> In case of error: `You must build Spark with Hive. Export 'SPARK_HIVE=true'` 
* Then, create a new `SQLContext` object before using `sqlContext`. This error happens if there are multiple notebooks using the same out-of-box `sqlContext`.
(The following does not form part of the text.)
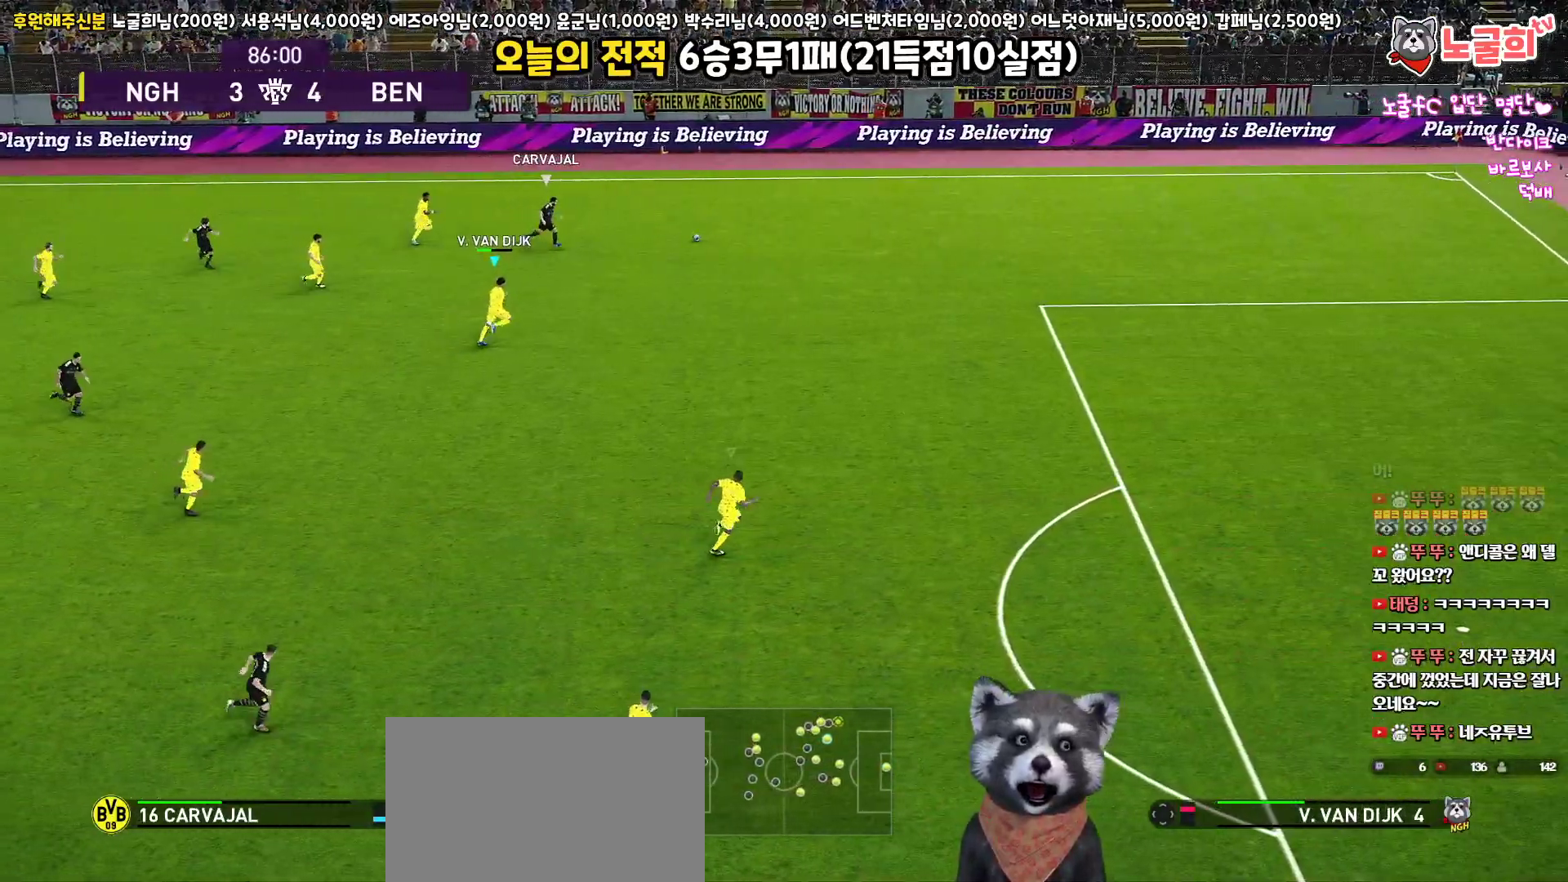
{"buttons": ["R1", "R2", "L3"], "left_stick": "up-right", "right_stick": "center", "events": []}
* `from pyspark.sql import SQLContext`
* `sqlContext = SQLContext(sc)`

In [8]:
%matplotlib inline
import pandas as pd
from pyspark.sql import SQLContext, Row
from pyspark.mllib.linalg import Vectors
from pyspark.ml.feature import VectorAssembler
sqlContext=SQLContext(sc)

sc.master

'local[*]'

In [1]:
# What version of Spark
print(sc.version)

# How many cores do I have?
wrks = ! echo %NUMBER_OF_PROCESSORS%
print( wrks[0] + ' cores /workers')

8 cores /workers


> `user_id, hour, mobile, userFeatures` are predictors `X` while `clicked` is the prediction or observation variable `Y` which we want to predict for each user `ID`. We compose all four into single varible `features`.

In [4]:
# Compose all features into single `feature vector` for each user
usr_features = [(0, 18, 1.0, Vectors.dense([0.0, 10.0, 0.5]), 1.0), 
                (1, 11, 0.5, Vectors.dense([0.3, 14.5, 7.5]), 0.0)]
usr_features

[(0, 18, 1.0, DenseVector([0.0, 10.0, 0.5]), 1.0),
 (1, 11, 0.5, DenseVector([0.3, 14.5, 7.5]), 0.0)]

In [9]:
# Create the Dataframes with individual schema (column header).
dataset = sqlContext.createDataFrame(usr_features,
                                     ["id", "hour", "mobile", "userFeatures", "clicked"])
dataset.collect()

[Row(id=0, hour=18, mobile=1.0, userFeatures=DenseVector([0.0, 10.0, 0.5]), clicked=1.0),
 Row(id=1, hour=11, mobile=0.5, userFeatures=DenseVector([0.3, 14.5, 7.5]), clicked=0.0)]

In [10]:
# 
assembler = VectorAssembler(inputCols=["hour", "mobile", "userFeatures"], outputCol="features")
output = assembler.transform(dataset)

print("Final Dataset: Columns 'hour', 'mobile', 'userFeatures' assembled to vector 'features'")
output.select("features", "clicked").show(truncate=False)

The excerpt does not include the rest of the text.